TAREA 1:
Traduzca al inglés esta oración del texto de reseñas literarias: «Lo mejor que se puede decir de este libro es que desprende amor por la lectura y los libros.»
TAREA 2:
Prosiga el texto de reseñas literarias a partir de su última oración.

TEXTO DEL DOCUMENTO:
* * * * * * * * *
No es una lectura sencilla pero me ha gustado muchísimo. Yehoshua es un grandísimo escritor, reconociblemente judio, como Oz, pero distinto.
«-Aguarda... Antes fue aquella cena a la que nos habíamos visto obligados a participar: una cena muy  frugal consistente en pequeños platos de manzana, verdura hervida, granadas y sesos fritos; unos platitos de los que cada uno no es más que un símbolo de algo, una súplica, una barrera contra los enemigos, un deseo, una fantasía, aunque ninguno de ellos bastaba para saciar el hambre sino que no hacían más que abrirnos cada vez más el apetito».

El síndrome lector de Elena Rius  es un libro al que tengo un cariño muy especial. Hace dos veranos, su autora me envío el manuscrito en primicia. Recuerdo con especial cariño aquellos días de playa, mar, piscina y siestas disfrutando por segunda vez los textos de este libro. ¿Por segunda vez? Sí porque El síndrome lector es una recopilación, reordenación y reescritura de muchas de las anécdotas librescas que sobre libros, leer, lectores y lecturas Elena Rius (alias de la estupenda editora María Antonia de Miquel) lleva años escribiendo en su blog Notas para lectores curiosos  y que se agrupan en el libro bajo cuatro epígrafes: maneras de leer, el síndrome lector, curiosidades librescas y galería de bibliómanos.

Lo mejor que se puede decir de este libro es que desprende amor por la lectura y los libros. Al comenzar a leer te sientes en casa, o mejor dicho, o parte de un club «Hola, me llamo Moli y me encantan los libros» «Bienvenida Moli, pasa, todos te queremos aquí».
* * * * * * * * *
DATOS DISPONIBLES:

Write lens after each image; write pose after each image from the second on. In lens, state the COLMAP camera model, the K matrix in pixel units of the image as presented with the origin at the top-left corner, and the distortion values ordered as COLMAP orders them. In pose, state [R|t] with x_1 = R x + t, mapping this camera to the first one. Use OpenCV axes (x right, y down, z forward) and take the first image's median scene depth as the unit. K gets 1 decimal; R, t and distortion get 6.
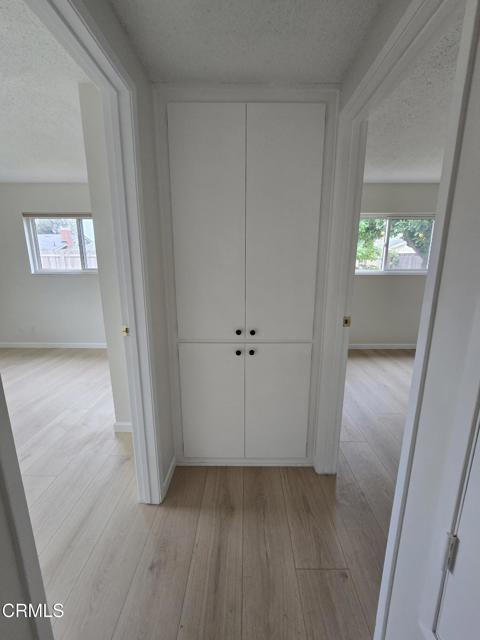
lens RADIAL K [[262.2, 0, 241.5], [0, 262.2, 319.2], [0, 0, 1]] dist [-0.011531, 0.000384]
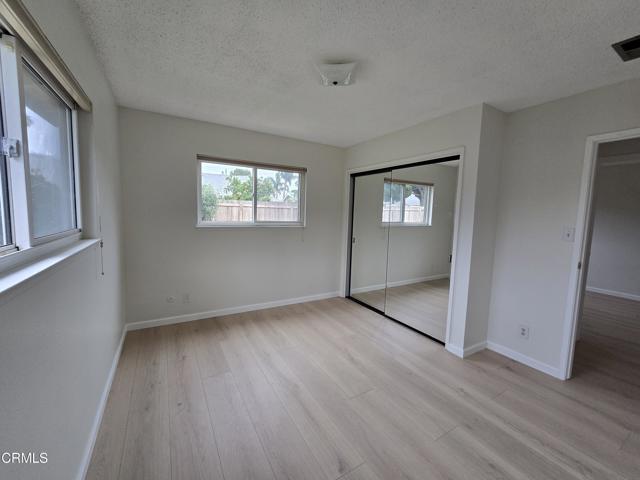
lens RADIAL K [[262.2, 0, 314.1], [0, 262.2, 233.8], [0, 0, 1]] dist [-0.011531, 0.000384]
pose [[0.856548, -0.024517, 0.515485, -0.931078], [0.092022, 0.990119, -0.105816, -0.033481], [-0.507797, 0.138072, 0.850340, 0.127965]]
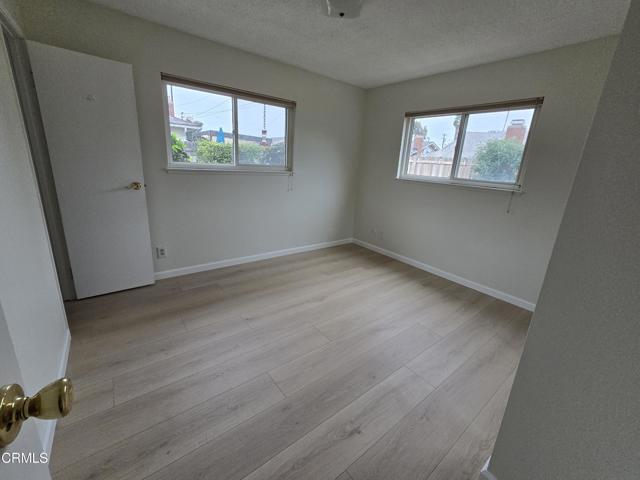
* * * * * * * * *
RESULTADO 1:
The best thing that can be said about this book is that it radiates a love of reading and of books.

RESULTADO 2:
Lorenzo Silva lo explica mucho mejor que yo en el maravilloso prólogo del libro:
«Puede que no sean mucho, esos lectores. Puede que con el tiempo, el deterioro de la educación y la proliferación de las distracciones secan cada vez menos. Pero son los que hacen que escribir merezca la pena. Son ellos, aquejados del síndrome, los que sabrán valorar este libro, y darle (como a todos los demás que en el mundo son, fueron y serán) vida, belleza y sentido».
El cómic del mes ha sido Oscuridades programadas. Crónicas desde Turquía, Irak y Siria, de Sarah Glidden. En el año 2010, la autora, viajó con dos amigos  periodistas y un ex marine de los Estados Unidos por Turquía, Siria e Iraq. El propósito de su viaje era tratar de conocer, comprender y posteriormente reflejar, a través de su libro y sus dibujos, el papel del periodismo en la actualidad. Han pasado siete años desde aquel viaje de dos meses y la situación en los tres países visitados ha cambiado por completo: Turquía se ha convertido en una dictadura sin libertades y con el periodismo bajo sospecha y amenaza continua, Siria está completamente destrozada por una guerra civil que ha convertido a la mayor parte de su población en refugiados o muertos, e Iraq, que en el libro parece el sitio más peligroso, se recupera aún muy poco a poco de la invasión americana, la inestabilidad política y los ataques del estado islámico.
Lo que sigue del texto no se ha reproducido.